Der Schacht 7 der Zeche Erin und im Vordergrund das Mulvany Center.

Der Schacht 7 der Zeche Erin und im Vordergrund das Mulvany Center. © Dietrich Hackenberg

Ein Jahrzehnt blieb Mulvany, der nur schlecht Deutsch sprach, Vorsitzender der Vereinigung. Er schrieb über 40 Gedenkschriften, die auch heute noch existieren, über Themen wie Wasserstraßen, Verkehrsgestaltung und Tarife auf Eisenbahnen. Auch er war es, der die moderne englische Technik ins Ruhrgebiet brachte, und der sie zuerst in Erin installierte. Es handelte sich um sogenannte Tübbings, senkrechte Schächte, die das Wasser besser abdämmten als Ziegelmauern. William Thomas Mulvany galt als Organisationstalent, wusste, wie man mit den Behörden umgehen musste und hatte immer seine Herkunft im Rücken: das Mutterland der Industrialisierung.

Mulvanys Hang zum Perfektionismus

Er hatte einen Hang zum Perfektionismus, was einige Brüche in seiner staatlichen und unternehmerischen Karriere provozierte. Wie die Idee, Kohle auf dem Weltmarkt zu verkaufen. „Das lag den meisten hier fern“, erklärt Schmidt-Rutsch. Kohle aus England sei in der Zeit günstiger gewesen als Kohle aus Castrop-Rauxel. Doch Mulvany verschiffte sie bis nach Buenos Aires. Das wurde natürlich als Alleinstellungsmerkmal gewürdigt, aber für die Aktionäre hat sich das nicht gelohnt. Und so wurde Mulvany schlichtweg als Repräsentant seiner beiden ersten Zechen Shamrock und Hibernia entlassen. Das führte zur Gründung von Erin.

Die irischen Ursprünge in Castrop-Rauxel kennt Olaf Schmidt-Rutsch, hier an der Büste von William Thomas Mulvany im Industriemuseum Zeche Zollern.

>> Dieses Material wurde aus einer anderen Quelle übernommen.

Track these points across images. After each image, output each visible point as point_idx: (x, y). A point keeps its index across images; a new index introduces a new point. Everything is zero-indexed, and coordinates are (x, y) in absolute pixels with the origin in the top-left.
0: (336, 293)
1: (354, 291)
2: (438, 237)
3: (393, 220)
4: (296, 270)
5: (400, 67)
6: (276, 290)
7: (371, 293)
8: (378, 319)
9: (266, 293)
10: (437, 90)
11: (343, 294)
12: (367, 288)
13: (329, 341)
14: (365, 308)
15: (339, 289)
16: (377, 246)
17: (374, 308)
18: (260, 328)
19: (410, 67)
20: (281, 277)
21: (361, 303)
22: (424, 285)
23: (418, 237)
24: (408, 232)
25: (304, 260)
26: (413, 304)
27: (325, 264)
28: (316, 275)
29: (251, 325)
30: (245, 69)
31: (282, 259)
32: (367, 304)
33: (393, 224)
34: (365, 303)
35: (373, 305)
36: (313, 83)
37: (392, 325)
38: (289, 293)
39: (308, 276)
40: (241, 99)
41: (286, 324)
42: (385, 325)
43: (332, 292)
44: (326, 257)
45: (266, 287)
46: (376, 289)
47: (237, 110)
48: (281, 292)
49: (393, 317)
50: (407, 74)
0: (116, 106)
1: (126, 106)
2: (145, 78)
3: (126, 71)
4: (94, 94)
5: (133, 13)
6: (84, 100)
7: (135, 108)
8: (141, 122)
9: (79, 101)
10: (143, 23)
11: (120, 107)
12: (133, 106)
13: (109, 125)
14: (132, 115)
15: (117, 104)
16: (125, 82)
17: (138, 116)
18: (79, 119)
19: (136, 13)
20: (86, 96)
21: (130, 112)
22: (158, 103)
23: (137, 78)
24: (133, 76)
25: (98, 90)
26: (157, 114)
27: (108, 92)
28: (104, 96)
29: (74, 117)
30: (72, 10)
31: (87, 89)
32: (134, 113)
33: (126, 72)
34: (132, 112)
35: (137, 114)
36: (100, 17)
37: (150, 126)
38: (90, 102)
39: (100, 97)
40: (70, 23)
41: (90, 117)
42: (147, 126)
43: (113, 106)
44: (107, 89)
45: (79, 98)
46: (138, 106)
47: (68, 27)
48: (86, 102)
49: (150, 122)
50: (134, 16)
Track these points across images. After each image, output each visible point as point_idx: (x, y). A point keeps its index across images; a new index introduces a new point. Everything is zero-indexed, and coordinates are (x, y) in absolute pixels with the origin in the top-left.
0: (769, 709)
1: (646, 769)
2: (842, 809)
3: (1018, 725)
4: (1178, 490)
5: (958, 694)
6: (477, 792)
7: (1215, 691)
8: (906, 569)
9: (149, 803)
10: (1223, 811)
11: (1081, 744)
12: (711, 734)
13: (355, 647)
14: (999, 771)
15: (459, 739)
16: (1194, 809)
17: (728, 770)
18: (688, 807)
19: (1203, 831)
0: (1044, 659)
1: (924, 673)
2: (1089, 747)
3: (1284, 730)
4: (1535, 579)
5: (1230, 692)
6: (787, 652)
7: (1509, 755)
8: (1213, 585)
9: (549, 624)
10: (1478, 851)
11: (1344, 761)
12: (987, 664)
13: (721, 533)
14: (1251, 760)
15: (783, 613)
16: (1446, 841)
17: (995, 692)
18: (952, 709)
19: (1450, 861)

Die irischen Ursprünge in Castrop-Rauxel kennt Olaf Schmidt-Rutsch, hier an der Büste von William Thomas Mulvany im Industriemuseum Zeche Zollern. © Silja Fröhlich

An Erin scheiterte Mulvany letztlich auch: Zu groß war das Problem der Wasserhaltung in den Schächten. Ein Wasserbruch legte die Zeche jahrelang lahm, technische Probleme und wirtschaftliche Rahmenbedingungen, die nicht mehr stimmten, versetzten dem ganzen Unternehmen den Todesstoß. „Die Geschichte hätte sich irgendwann so abgespielt. Es war nicht von Anfang an eine verlorene Sache, aber Mulvany hat zu sehr darauf vertraut, dass die Aktionäre ihn unterstützen.“ 1882 verkaufte Mulvany seine Zechen. 1885 starb er. Er wurde in Düsseldorf begraben.